ICJ Verdict Ignored Hamas’ Intentions

The ongoing anti-Israel effusions highlight the extent to which the ICJ verdict has been manipulated for propaganda reasons, as ably demonstrated by Thyagaraj Markandan (The Mercury, February 1).

Like others, he insists that the ICJ verdict was “a famous win for South Africa.” That is not true. Vast numbers of Christians in South Africa oppose Hamas and support Israel. The only victory the ANC government scored was that the ICJ did not throw out its case, as Israel had requested. Lost on Markandan is the fact that by not ordering a ceasefire, the Court acknowledged Israel’s right to defend itself.

Besides, given the ANC’s bloody human rights violations in its camps and during its ‘people’s war’ of the 1980s and 1990s and its refusal to hand Omar Bashir over to the ICJ for crimes against humanity in Sudan, the ANC is disqualified from claiming moral high ground against Israel.

The ANC government’s case was based on prima facie allegations, which is why the Court found no genocidal intent. For those reasons, among others, Judge Julia Sebutinde dissented against the entire case, which, as Ivo Vegter of the Daily Friend has pointed out, “relied on cherry-picked quotations that contradicted official statements and policies and Israeli actions aimed at minimising civilian casualties.”  Judge Aharon Barak also found “no plausibility” of genocide.

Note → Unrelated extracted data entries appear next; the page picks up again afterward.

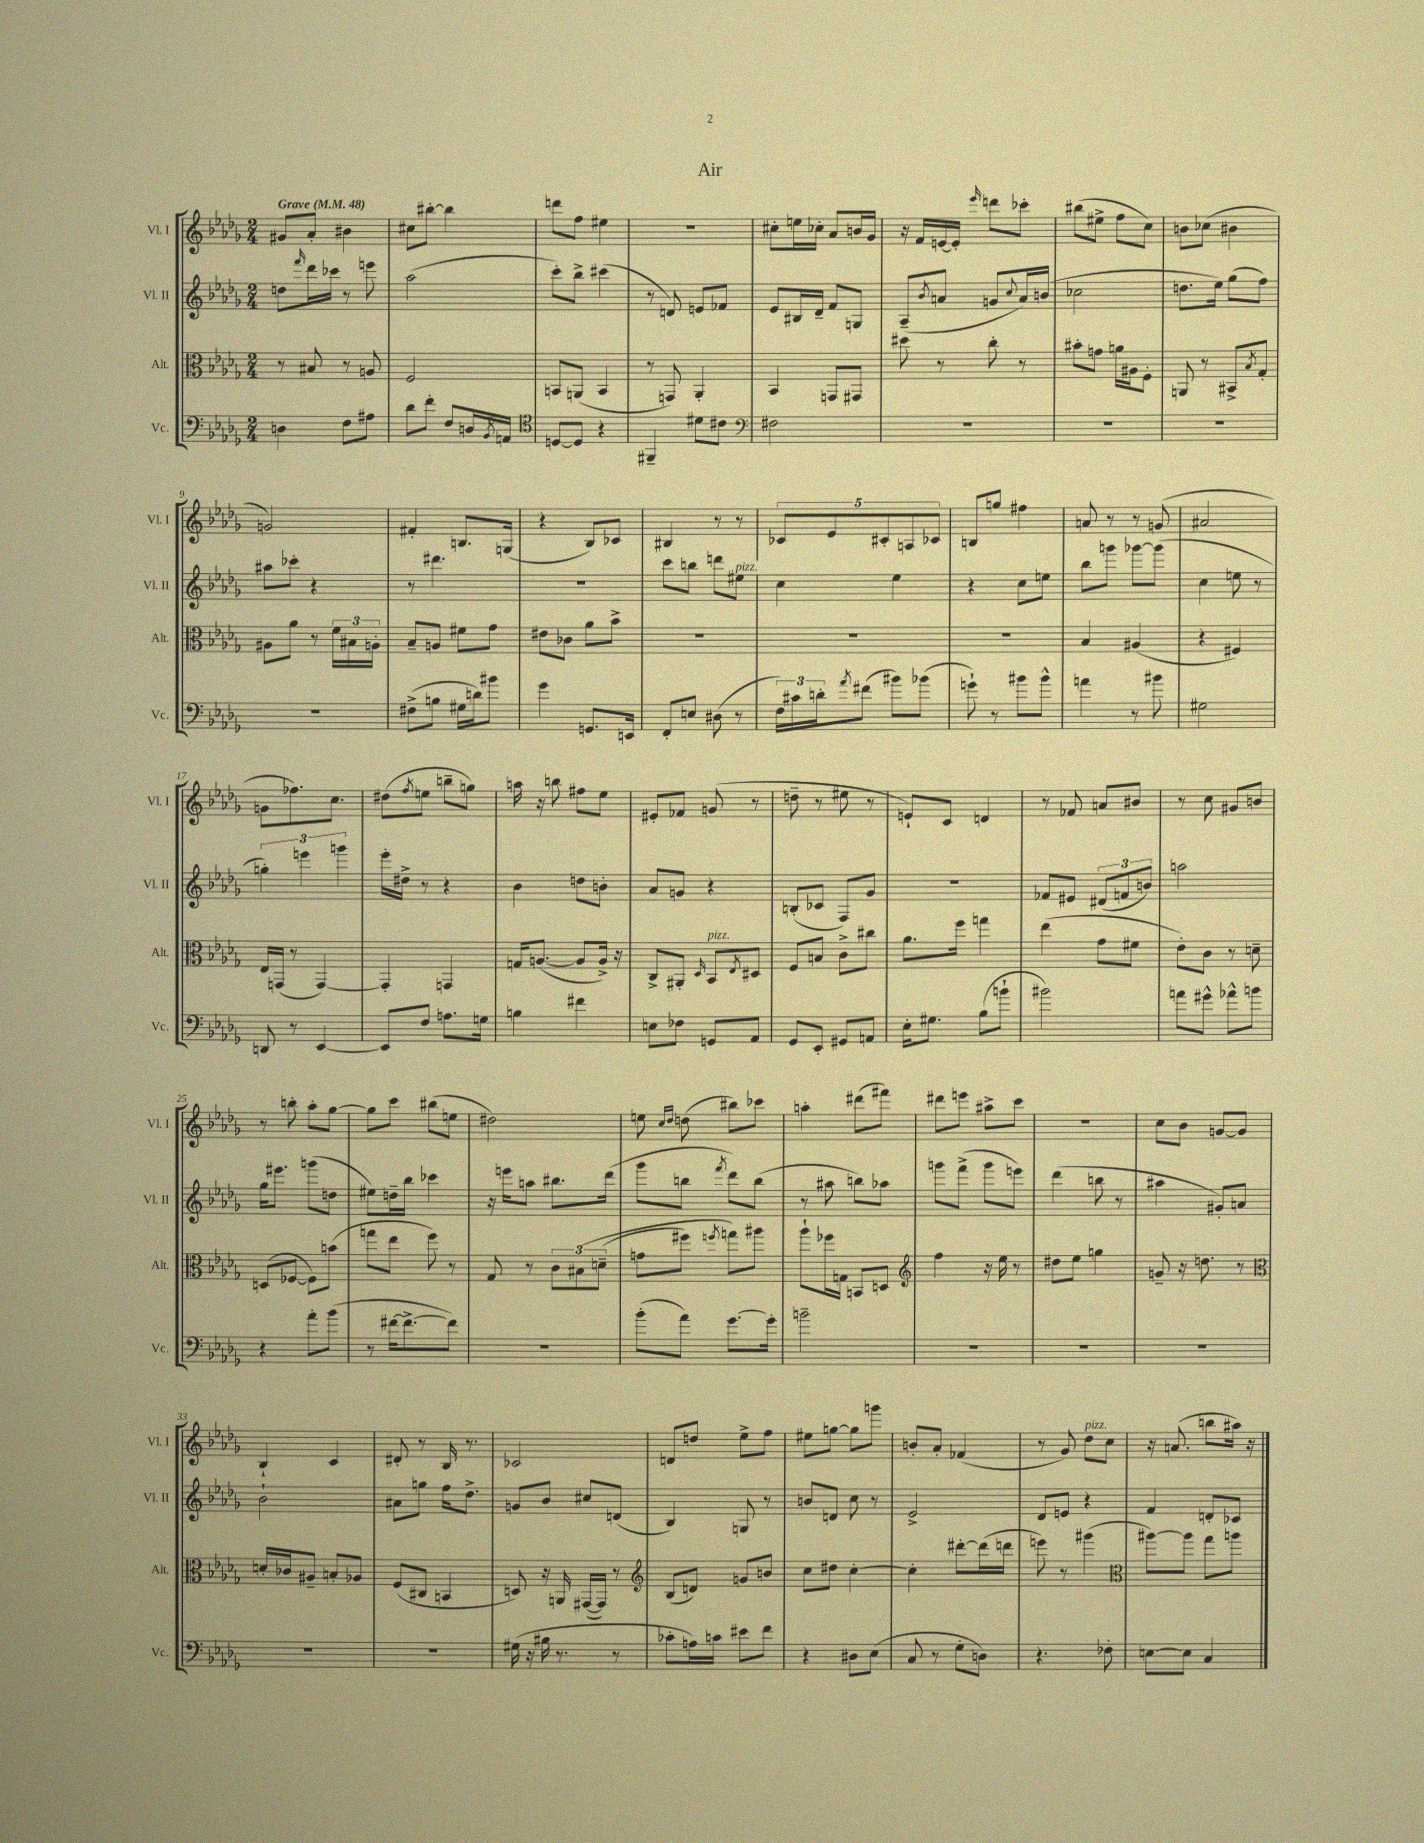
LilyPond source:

\header { title = "Air" }
<<
\new StaffGroup <<
\new Staff = "s0" \with { instrumentName = "Vl. I" shortInstrumentName = "Vl. I" } {
    \clef treble \key des \major \numericTimeSignature \time 2/4 \tempo "Grave" 4 = 48
    gis'8 aes'8-. bis'4 |
    cis''8 bis''8~-. bis''4 |
    d'''8 f''8 eis''4 |
    R2 |
    cis''8-. e''16 ces''16-. aes'8 b'16 ges'16 |
    r16 f'16 e'16~ e'16-. \grace { ees'''16 } d'''8 ces'''8-. |
    bis''8( eis''8-> f''8 c''8) |
    b'8 ces''8( bis'4 |
    g'2) |
    fis'4-. b8. g16( |
    r4 bes8) ces'8 |
    bis4 r8 r8 |
    \tuplet 5/4 { ces'8 ees'8 cis'8-. a8 ces'8 } |
    b8 g''8 fis''4 |
    a'8 r8 r8 g'8( |
    ais'2 |
    g'8 fes''8.) c''8. |
    dis''8( \acciaccatura { f''8 } e''8 b''8-- g''8) |
    a''16 r16 b''8 fis''8 ees''8 |
    eis'8-. fes'8 g'8( r8 |
    d''8-- r8 eis''8 r8 |
    e'8-!) c'8 d'4 |
    r8 fes'8 a'8 bis'8 |
    r8 c''8 gis'8 b'8 |
    r8 b''8-. aes''8-. ges''8~ |
    ges''8 c'''8 bis''8( e''8 |
    dis''2) |
    e''8 \grace { c''16 des''16 } d''8( bis''8) ces'''8 |
    a''4-. dis'''8( fis'''8) |
    dis'''8 e'''8 ais''8-> c'''8 |
    R2 |
    c''8 bes'8 g'8~ g'8 |
    bes4-! c'4 |
    dis'8-. r8 bes16 r8. |
    ces'2 |
    d'8 d''8 ees''8-> f''8 |
    eis''8 g''8~ g''8 g'''8 |
    b'8-. aes'8-. fes'4( |
    r8 ges'8) des''8^\markup { \italic "pizz." } c''8 |
    r16 a'8.( b''8 ais''16) r16 \bar "|." |
}
\new Staff = "s1" \with { instrumentName = "Vl. II" shortInstrumentName = "Vl. II" } {
    \clef treble \key des \major \numericTimeSignature \time 2/4
    d''8 \grace { f'''16 } des'''16 ces'''16 r8 e'''8 |
    aes''2( |
    c'''8-.) bes''8-> cis'''4( |
    r8 d'8) e'8 fes'8 |
    ees'8 bis16 des'16-- f'8 g8 |
    aes8--( \acciaccatura { bes'8 } a'8 g'8 \appoggiatura { c''8 } a'16) b'16( |
    ces''2 |
    d''8. ees''16) ges''8( f''8) |
    ais''8 ces'''8-. r4 |
    r8 dis'''4. |
    r2 |
    c'''8 b''8 d'''8 eis''8^\markup { \italic "pizz." } |
    c''4 ees''4 |
    r4 c''8 e''8 |
    bes''8 g'''8 ges'''8~ ges'''8( |
    c''4 e''8 r8 |
    \tuplet 3/2 { g''4-.) e'''4 g'''4 } |
    ees'''16-. dis''16-> r8 r4 |
    bes'4 d''8 b'8-. |
    aes'8 g'8 r4 |
    b8-.( ces'8 f8) ges'8 |
    r2 |
    fes'8 eis'8 \tuplet 3/2 { dis'8( f'8 b'8) } |
    a''2 |
    ges''16 eis'''8. g'''8( d''8 |
    eis''8) d''16-- bes''16 ces'''4 |
    r16 e'''16 a''8 bis''8. des'''16( |
    ges'''8 b''8 \acciaccatura { f'''8 } des'''8) b''8( |
    r8 ais''8 b''8) aes''8 |
    g'''8 f'''8->( g'''8 e'''8) |
    des'''4( b''8 r8 |
    ais''4 gis'8-.) a'8 |
    bes'2-! |
    ais'8 g''8 f''16 des''8.-> |
    g'8 bes'8 cis''8 d'8( |
    bes4) g8 r8 |
    b'8 d'8 c''8 r8 |
    ees'2-> |
    des'8 e'8 r4 |
    f'4 d'8-. ces'8 \bar "|." |
}
\new Staff = "s2" \with { instrumentName = "Alt." shortInstrumentName = "Alt." } {
    \clef alto \key des \major \numericTimeSignature \time 2/4
    r8 bis8 r8 a8 |
    f2 |
    b,8 a,8( b,4 |
    r8 g,8) aes,4-. |
    bes,4 g,8 gis,8 |
    dis''8 r8 c''8-. r8 |
    bis'8-. g'8 a'16 ais16 f8-. |
    a,8 r8 bis,8-> \acciaccatura { bes8 } ges8-. |
    ais8 aes'8 r8 \tuplet 3/2 { f'16 bis16 a16-. } |
    bes8-- a8 fis'8 ges'8 |
    eis'8 ces'8 aes'8 bes'8-> |
    R2 |
    R2 |
    R2 |
    bes4 ais4( |
    r4 fis4) |
    ees16 g,16( r8 g,4~) |
    g,4-. g,4 |
    g16 a8.~( a8 a16->) r16 |
    c8-> ais,8-. \grace { des16 } bes,8^\markup { \italic "pizz." } \acciaccatura { ees8 } dis8 |
    f8 b8 c'8-> cis''8 |
    aes'8. f''16 g''4 |
    ees''4( ges'8 fis'8 |
    ees'8-.) c'8 r8 d'8-- |
    d8( fes8~ fes8) b'8( |
    g''8 ees''8 f''8) r8 |
    ges8 r8 \tuplet 3/2 { c'8 bis8\( d'8--( } |
    g'8 fis''8) \acciaccatura { f''8 } g''8\) ais''8 |
    aes''8-! fes''16 g16 b,8 d8 |
    \clef treble f''4 r16 ees''16 r8 |
    dis''8 ees''8 g''4 |
    g'8-- r16 d''8. r8 |
    \clef alto d'16-. ces'16 ais8-- b8-. aes8 |
    f8( cis8 b,4 |
    d8) r16 a,16 gis,16~( gis,16) r8 |
    \clef treble bes8( d'8) g'8 b'8 |
    c''8 dis''8 c''4~-. |
    c''4-. dis'''8~-. dis'''16( d'''16 |
    e'''8) r8 gis'''4( |
    \clef alto ais''8~) ais''8 ges''8 a''8 \bar "|." |
}
\new Staff = "s3" \with { instrumentName = "Vc." shortInstrumentName = "Vc." } {
    \clef bass \key des \major \numericTimeSignature \time 2/4
    d4 f8 ais8 |
    des'8 f'8-. f8 d16 \acciaccatura { bes,8 } a,16 |
    \clef tenor d8~ d8 r4 |
    fis,4-- dis'8 cis'8 |
    \clef bass fis2 |
    R2 |
    R2 |
    R2 |
    R2 |
    fis8->( b8 gis16 d'16) bis'8 |
    ges'4 g,8. e,16 |
    f,8-. e8 dis8( r8 |
    \tuplet 3/2 { f16) cis'16 d'16-. } \acciaccatura { aes'8 } fis'8( bis'8) bes'8( |
    g'8-!) r8 bis'8 bis'8-^ |
    a'4 r8 bis'8 |
    gis2 |
    d,8 r8 ees,4~ |
    ees,8 f8 a8. g16 |
    b4 fis'4 |
    e8 fes8 g,8 aes,8 |
    ges,8 ees,8-. gis,8 a,8 |
    ees16-. gis8. bes8( b'8-! |
    bis'2) |
    a'8 gis'8-^ aes'8-^ b'8 |
    r4 aes'8-. bes'8( |
    r8 fis'16~ fis'8.~-> fis'8) |
    r2 |
    bes'8-.( aes'8) ges'8.~ ges'16-. |
    b'2-- |
    R2 |
    R2 |
    R2 |
    R2 |
    r2 |
    gis16( r16 bis16 r8. r8 |
    ces'8-. a16) c'16 eis'8 f'8 |
    r4 dis8 ees8( |
    c8 r8 ges8-. d8) |
    r4. fes8-. |
    e8~ e8 c4 \bar "|." |
}
>>
>>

Absent from Markandan’s deliberation were the following issues the ICJ blithely ignored: how Hamas diverts civilian humanitarian aid for use by its insurgents; the fact that it uses civilian infrastructure and human shields for its defence; its ongoing firing of rockets into Israeli civilian settlements; that Hamas prohibited Gaza civilians from heeding Israeli advice to evacuate war zones.

It should also be pointed out that the underground tunnels Hamas has constructed in Gaza are twice as extensive as London’s 250-mile underground network. Tunnel shafts poke up in schools, hospitals, mosques, homes and even in UN facilities. Thus, Gaza is one huge Hamas terrorism network.

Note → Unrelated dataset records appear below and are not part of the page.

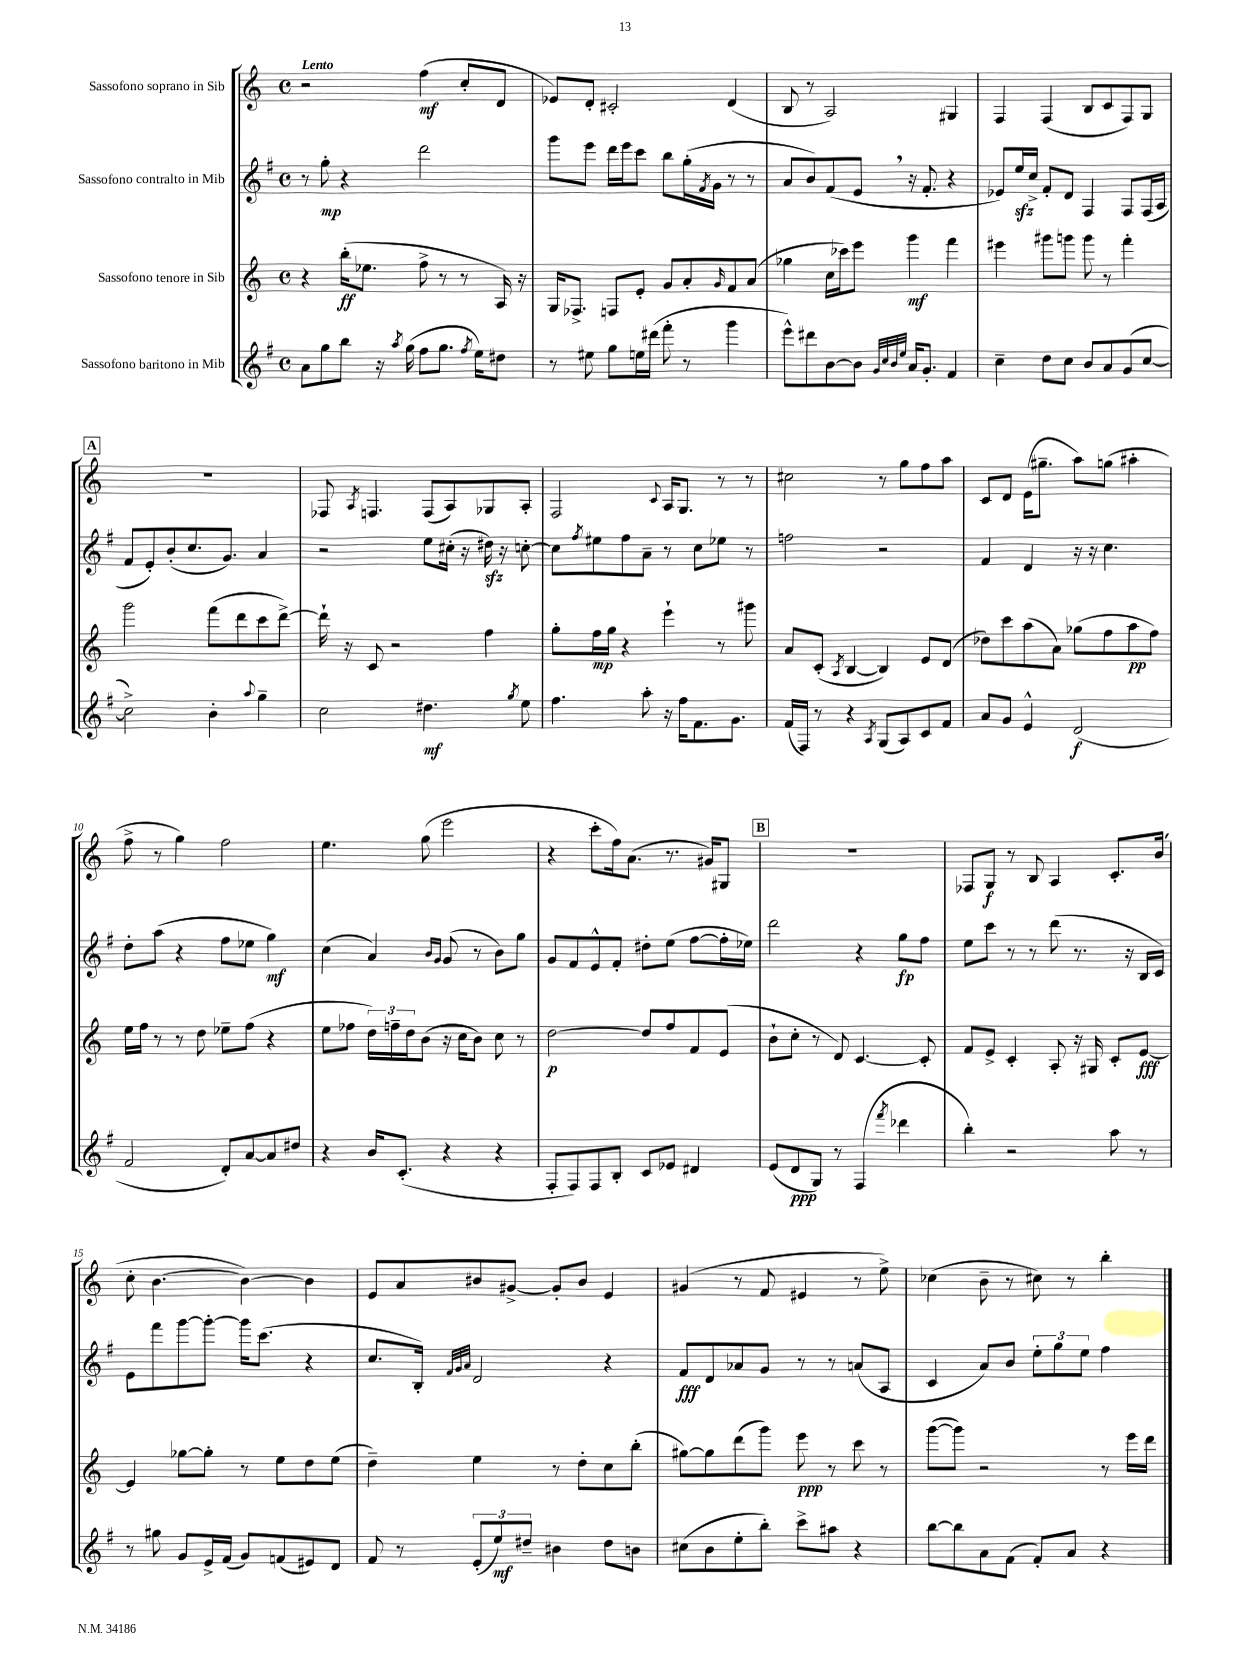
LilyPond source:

<<
\new StaffGroup <<
\new Staff = "s0" \with { instrumentName = "Sassofono soprano in Sib" } {
    \clef treble \key c \major \defaultTimeSignature \time 4/4 \tempo "Lento"
    r2 f''4\mf( c''8-. d'8 |
    ees'8) d'8-. cis'2-. d'4( |
    b8 r8 a2) gis4 |
    f4 f4( b8 c'8 f8) g8 |
    \mark \markup { \box "A" } R1 |
    fes8 \acciaccatura { a8 } f4. f8( a8) ges8 a8-. |
    f2 \appoggiatura { c'8 } a16 g8. r8 r8 |
    cis''2 r8 g''8 f''8 a''8 |
    c'8 d'8 e'16( gis''8.-- a''8) g''8( ais''4-. |
    f''8-> r8 g''4) f''2 |
    e''4. g''8( e'''2 |
    r4 c'''8-. f''16) a'8.( r8. gis'16) gis8 |
    \mark \markup { \box "B" } R1 |
    fes8 g8\f r8 b8 a4 c'8.-. b'16( |
    c''8-. b'4.~ b'4~) b'4 |
    e'8 a'8 bis'8 gis'8~-> gis'8-. bis'8 e'4 |
    gis'4( r8 f'8 eis'4 r8 e''8->) |
    ces''4( b'8-- r8 cis''8) r8 b''4-. \bar "|." |
}
\new Staff = "s1" \with { instrumentName = "Sassofono contralto in Mib" } {
    \clef treble \key g \major \defaultTimeSignature \time 4/4
    r8 g''8-.\mp r4 d'''2 |
    g'''8 e'''8 d'''16 e'''16 c'''8 b''8 g''16-.( \acciaccatura { fis'8 } g'16 r8 r8 |
    a'8 b'8) fis'8( e'8 \breathe r16 fis'8.-. r4 |
    ees'8) e''16\sfz c''16-> fis'8-. d'8 fis4 fis8 fis16( a16 |
    \mark \markup { \box "A" } fis'8 e'8-.) b'8-.( c''8. g'8.) a'4 |
    r2 e''8 cis''16-.( r16 dis''16\sfz) r16 c''8~-. |
    c''8 \acciaccatura { fis''8 } eis''8 fis''8 a'8-- r8 c''8 ees''8 r8 |
    f''2 r2 |
    fis'4 d'4 r16 r16 c''4. |
    d''8-. a''8( r4 fis''8 ees''8 g''4\mf) |
    c''4( a'4) \grace { b'16 g'16 } g'8( r8 b'8) g''8 |
    g'8 fis'8 e'8-^ fis'8-. dis''8-. e''8( fis''8~ fis''16-. ees''16) |
    \mark \markup { \box "B" } d'''2 r4 g''8\fp fis''8 |
    e''8 c'''8 r8 r8 d'''8( r8. r16 b16 c'16) |
    e'8 fis'''8 g'''8~ g'''8~-. g'''16 c'''8.( r4 |
    c''8. b16-.) \grace { fis'32 g'32 a'32 } d'2 r4 |
    fis'8\fff d'8 aes'8 g'8 r8 r8 a'8( a8 |
    c'4 a'8) b'8 \tuplet 3/2 { e''8-. g''8 e''8 } fis''4 \bar "|." |
}
\new Staff = "s2" \with { instrumentName = "Sassofono tenore in Sib" } {
    \clef treble \key c \major \defaultTimeSignature \time 4/4
    r4 b''16-.\ff( ees''8. f''8-> r8 r8 a16) r16 |
    g16 fes8.-> f8 e'8-. g'8 a'8-. \grace { g'16 } f'8 a'8( |
    ges''4 c''16 ces'''16) e'''8 g'''4\mf f'''4 |
    eis'''4 gis'''8 g'''8 g'''8 r8 f'''4-. |
    \mark \markup { \box "A" } g'''2 f'''8( d'''8 c'''8 d'''8~->) |
    d'''16-! r16 c'8 r2 f''4 |
    g''8-. f''16\mp g''16 r4 e'''4-! r8 gis'''8 |
    a'8 c'8-.( \acciaccatura { a8 } b4~ b4) e'8 d'8( |
    des''8) c'''8 a''8( a'8) ges''8( f''8 a''8\pp f''8) |
    e''16 f''16 r8 r8 d''8 ees''8-- f''8( r4 |
    e''8 fes''8 \tuplet 3/2 { d''16) f''16-- d''16 } b'8( r16 c''16 b'8) c''8 r8 |
    d''2~\p d''8 f''8 f'8 e'8( |
    \mark \markup { \box "B" } b'8-! c''8-. r8 d'8) c'4.~ c'8-. |
    f'8 e'8-> c'4-. a8-. r16 gis16 c'8-. e'8~\fff |
    e'4 ges''8~ ges''8-. r8 e''8 d''8 e''8( |
    d''4--) e''4 r8 d''8-. c''8 b''8-.( |
    gis''8~) gis''8 d'''8( g'''8) e'''8\ppp r8 c'''8 r8 |
    g'''8~( g'''8) r2 r8 e'''16 d'''16 \bar "|." |
}
\new Staff = "s3" \with { instrumentName = "Sassofono baritono in Mib" } {
    \clef treble \key g \major \defaultTimeSignature \time 4/4
    a'8 g''8 b''8 r16 \acciaccatura { a''8 } g''16( fis''8 g''8. \acciaccatura { fis''8 } e''16) dis''8 |
    r8 eis''8 g''8 e''16 dis'''16( fis'''8-. r8 g'''4 |
    e'''8-^) dis'''8 b'8~ b'8 \grace { g'32 c''32 b'32 e''32 } a'16 g'8.-. fis'4 |
    c''4-- d''8 c''8 b'8 a'8 g'8( c''8~ |
    \mark \markup { \box "A" } c''2->) b'4-. \appoggiatura { a''8 } g''4-- |
    c''2 dis''4.\mf \acciaccatura { g''8 } e''8 |
    fis''4. a''8-. r16 fis''16 fis'8. g'8. |
    fis'16( fis16) r8 r4 \acciaccatura { a8 } g8( a8) c'8 fis'8 |
    a'8 g'8 e'4-^ d'2\f( |
    fis'2 d'8-.) a'8~ a'8 dis''8 |
    r4 b'16 c'8.-.( r4 r4 |
    fis8-. fis8) fis8 b8-. c'8 ees'8 dis'4 |
    \mark \markup { \box "B" } e'8( d'8\ppp g8) r8 fis4( \acciaccatura { fis'''8 } des'''4 |
    b''4-.) r2 a''8 r8 |
    r8 gis''8 g'8 e'16-> fis'16( g'8) f'8( eis'8) d'8 |
    fis'8 r8 \tuplet 3/2 { e'8-.( e''8\mf) dis''8-- } bis'4 dis''8 b'8 |
    cis''8( b'8 e''8-. b''8-.) c'''8-> ais''8 r4 |
    b''8~ b''8 a'8 fis'8( fis'8-.) a'8 r4 \bar "|." |
}
>>
>>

Despite that, Markandan naively expresses dismay that Israel “has shown no intention to scale down its military operations in Gaza.” Why should it when Hamas pledged to exterminate Israel “from the River to the sea”? That factor is the most egregious omission from the ICJ’s judgement.

Sadly, Markandan concludes his effusion by stating, – “I have no respect for the Jewish race.” Whilst he is entitled to his opinion, ironically, it implies that he has more regard for Hamas despite its October 7 massacres and its well-documented genocidal intentions, the very intentions the ICJ declined to ascribe to Israel.